Jesús Ruíz Mantilla sabe tejer las palabras y conducirlas hasta las páginas del periódico, llevar lo cotidiano a la experiencia común de la lectura. Su patria son sus reportajes y entrevistas, también sus libros y antes que nada, Cantabria. Encuentra Jesús siempre el verbo justo, el adjetivo preciso y el sujeto adecuado.

Ayer coincidimos en el concierto de despedida de Joan Manuel Serrat y sobre ello se arranca: "Se va pero se queda porque sus canciones nos acompañarán siempre". El poeta alemán Michael Kruger decía que “de vez en cuando la infancia nos manda postales”. Los conciertos de Serrat son así, una correspondencia que llega en forma de canciones que crean imágenes, situaciones, hay hasta algunas que son un balance transitorio de nuestras vidas.

Sobre el escenario es igual que en la distancia corta: espontáneo, culto, sereno y de una elegancia natural inigualable; con la sencillez de cuatro acordes es capaz de contarnos maravillosas historias de amor, de soledad, de personajes insólitos como Curro El Palmo, o de la España vacía de su pueblo blanco. Le ha puesto música y voz a Miguel Hernández, Machado o Mario Benedetti. Serrat se va pero se queda con nosotros, resonando en nuestra alma colectiva, con su desfile de himnos mil veces coreados: Mediterráneo, Tu nombre me sabe a yerba, Penélope… Un compendio de belleza escrito y cantado durante más de 50 años. Ayer se despidió con esa naturalidad que lleva por equipaje de mano: “Ha sido un placer”. El gusto ha sido nuestro.

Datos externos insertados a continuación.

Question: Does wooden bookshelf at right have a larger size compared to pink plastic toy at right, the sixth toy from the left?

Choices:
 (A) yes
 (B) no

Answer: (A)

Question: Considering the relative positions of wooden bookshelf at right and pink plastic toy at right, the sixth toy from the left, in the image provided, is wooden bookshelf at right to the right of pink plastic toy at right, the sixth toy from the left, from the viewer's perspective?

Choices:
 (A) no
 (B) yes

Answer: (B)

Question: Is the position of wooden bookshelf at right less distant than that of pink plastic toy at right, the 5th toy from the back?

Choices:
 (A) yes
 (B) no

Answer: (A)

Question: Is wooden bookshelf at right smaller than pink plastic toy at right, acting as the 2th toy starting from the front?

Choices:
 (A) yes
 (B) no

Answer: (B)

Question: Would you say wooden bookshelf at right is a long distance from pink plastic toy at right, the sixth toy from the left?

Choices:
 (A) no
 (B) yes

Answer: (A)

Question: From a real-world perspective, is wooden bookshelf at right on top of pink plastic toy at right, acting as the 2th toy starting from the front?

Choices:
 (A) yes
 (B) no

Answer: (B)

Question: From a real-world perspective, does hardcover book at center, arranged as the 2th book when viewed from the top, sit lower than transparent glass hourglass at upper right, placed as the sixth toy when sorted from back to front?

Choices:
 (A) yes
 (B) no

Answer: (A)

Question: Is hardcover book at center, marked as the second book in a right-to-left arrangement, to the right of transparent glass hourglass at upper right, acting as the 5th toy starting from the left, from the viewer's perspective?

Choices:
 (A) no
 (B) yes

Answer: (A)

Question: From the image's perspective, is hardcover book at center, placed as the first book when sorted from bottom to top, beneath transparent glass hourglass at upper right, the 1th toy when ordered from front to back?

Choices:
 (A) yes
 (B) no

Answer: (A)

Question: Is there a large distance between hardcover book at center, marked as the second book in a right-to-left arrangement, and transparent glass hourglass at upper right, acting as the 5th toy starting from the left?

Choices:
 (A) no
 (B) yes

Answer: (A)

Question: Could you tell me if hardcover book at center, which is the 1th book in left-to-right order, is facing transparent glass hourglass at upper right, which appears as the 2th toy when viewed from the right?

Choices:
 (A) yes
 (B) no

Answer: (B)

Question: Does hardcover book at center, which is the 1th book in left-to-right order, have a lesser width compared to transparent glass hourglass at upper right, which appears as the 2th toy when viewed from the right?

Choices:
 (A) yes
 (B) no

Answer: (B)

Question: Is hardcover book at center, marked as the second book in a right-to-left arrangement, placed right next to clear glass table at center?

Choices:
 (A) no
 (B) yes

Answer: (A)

Un día de enero, por San Julián

A los postres desfilan por la mesa unas excelentes cañas del Cerviño que acompañamos con el destello dorado del tostado de Ribeiro, el jerez gallego, “el vino noble de Galicia” como lo tilda el sabio profesor Xavier Castro.

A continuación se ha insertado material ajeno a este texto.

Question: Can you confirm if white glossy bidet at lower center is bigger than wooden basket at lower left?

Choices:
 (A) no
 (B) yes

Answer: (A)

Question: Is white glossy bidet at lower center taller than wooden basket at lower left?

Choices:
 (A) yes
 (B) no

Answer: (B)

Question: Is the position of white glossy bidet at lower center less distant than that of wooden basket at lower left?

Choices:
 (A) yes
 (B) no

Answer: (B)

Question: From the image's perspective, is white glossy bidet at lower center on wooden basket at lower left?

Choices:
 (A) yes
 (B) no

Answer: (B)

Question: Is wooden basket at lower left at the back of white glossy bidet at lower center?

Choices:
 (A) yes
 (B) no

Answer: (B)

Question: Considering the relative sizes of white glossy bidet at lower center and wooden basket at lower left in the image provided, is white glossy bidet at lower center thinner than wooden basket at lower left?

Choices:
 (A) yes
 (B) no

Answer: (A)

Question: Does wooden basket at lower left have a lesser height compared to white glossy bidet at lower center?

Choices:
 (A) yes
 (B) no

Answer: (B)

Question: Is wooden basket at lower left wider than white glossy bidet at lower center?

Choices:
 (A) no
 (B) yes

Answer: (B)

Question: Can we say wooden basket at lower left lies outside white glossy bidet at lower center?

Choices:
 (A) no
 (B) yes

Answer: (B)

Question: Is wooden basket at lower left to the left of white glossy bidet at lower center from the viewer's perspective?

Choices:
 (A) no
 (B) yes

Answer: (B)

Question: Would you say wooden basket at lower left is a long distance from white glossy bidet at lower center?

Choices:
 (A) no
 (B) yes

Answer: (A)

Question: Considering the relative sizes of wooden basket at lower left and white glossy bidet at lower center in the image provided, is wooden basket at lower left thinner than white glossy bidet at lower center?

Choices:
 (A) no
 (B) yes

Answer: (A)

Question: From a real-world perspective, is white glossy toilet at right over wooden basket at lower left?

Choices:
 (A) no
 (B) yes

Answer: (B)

Otero Pedrayo le concedió el título de joya de la corona del Ribeiro y escribió que “un trago de tostado es un rayo de sol sobre los sauces”.

En este tiempo final de sobremesa les cuento a esta escueta tripulación de remeros amables de la conversación que mi abuela paterna celebraba el día grande de su parroquia, San Julián, matando al gallo y oficiando un cocido de dimensiones olímpicas. Aquel día alrededor de la mesa despedíamos el período festivo navideño y nos juntábamos un tropel de personas alrededor de una mesa poblada de viandas que destellaban el fulgor de la abundancia. Allí aprecié el sabor cálido y cartilaginoso de la oreja y me hice militante de la verdura más sabrosa, el asa de cántaro. Y aprendí que para comer un cocido se exige calma. Guardo también el recuerdo de un amigo entrañable de mis abuelos, un matachín de cerdos apodado “O Fugicho” que se sentaba a la cabecera de la mesa y exhibía una estampa que con los años vi retratada en la figura de Luca Brassi en “El Padrino”. Su tripa era monumental y la servilleta que se anudaba al cuello se posaba sobre ella en posición horizontal. Cándido, que así se llamaba, pedía menesteroso un cuchillo enorme: “¡Traedme al ministro!”, y se disponía a trinchar las diferentes piezas del cocido. Jamás volví a ver tanta destreza en el reparto, en la conversión de un cocido en un orden habitable, manejable para el plato. O Fugicho convertía aquella placentera cita gastronómica en la arquitectura gremial de la fantasía.

Alguna vez leí que la palabra "compañía" tenía mucho que ver con los que comparten el pan. Eso hemos hecho hoy, compartir pan, vino, cocido, tiempo y conversación porque como decía Cunqueiro “los que bien conversan comen mejor”. Tengo para mí que con las formas de Leiro y los lenguajes literarios de Antonio y Jesús hemos vivido hoy en una tarde feliz. Hablar es escribir en voz alta.